*PROBLEM*. Each entry below should be given again exactly; the pictures stay out.

<<<<

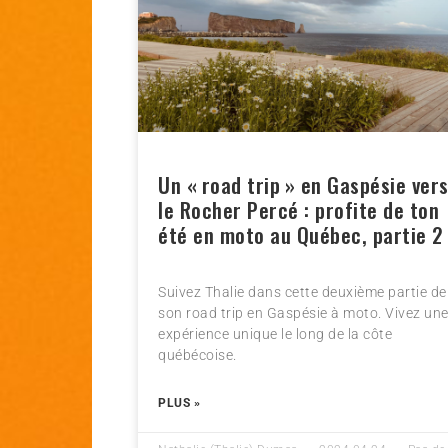
Un « road trip » en Gaspésie ver
le Rocher Percé : profite de ton
été en moto au Québec, partie 2
Suivez Thalie dans cette deuxième partie de
son road trip en Gaspésie à moto. Vivez un
expérience unique le long de la côte
québécoise.
PLUS »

>>>>

*REPLY*.
Un « road trip » en Gaspésie ver
le Rocher Percé : profite de ton
été en moto au Québec, partie 2
Suivez Thalie dans cette deuxième partie de
son road trip en Gaspésie à moto. Vivez un
expérience unique le long de la côte
québécoise.
PLUS »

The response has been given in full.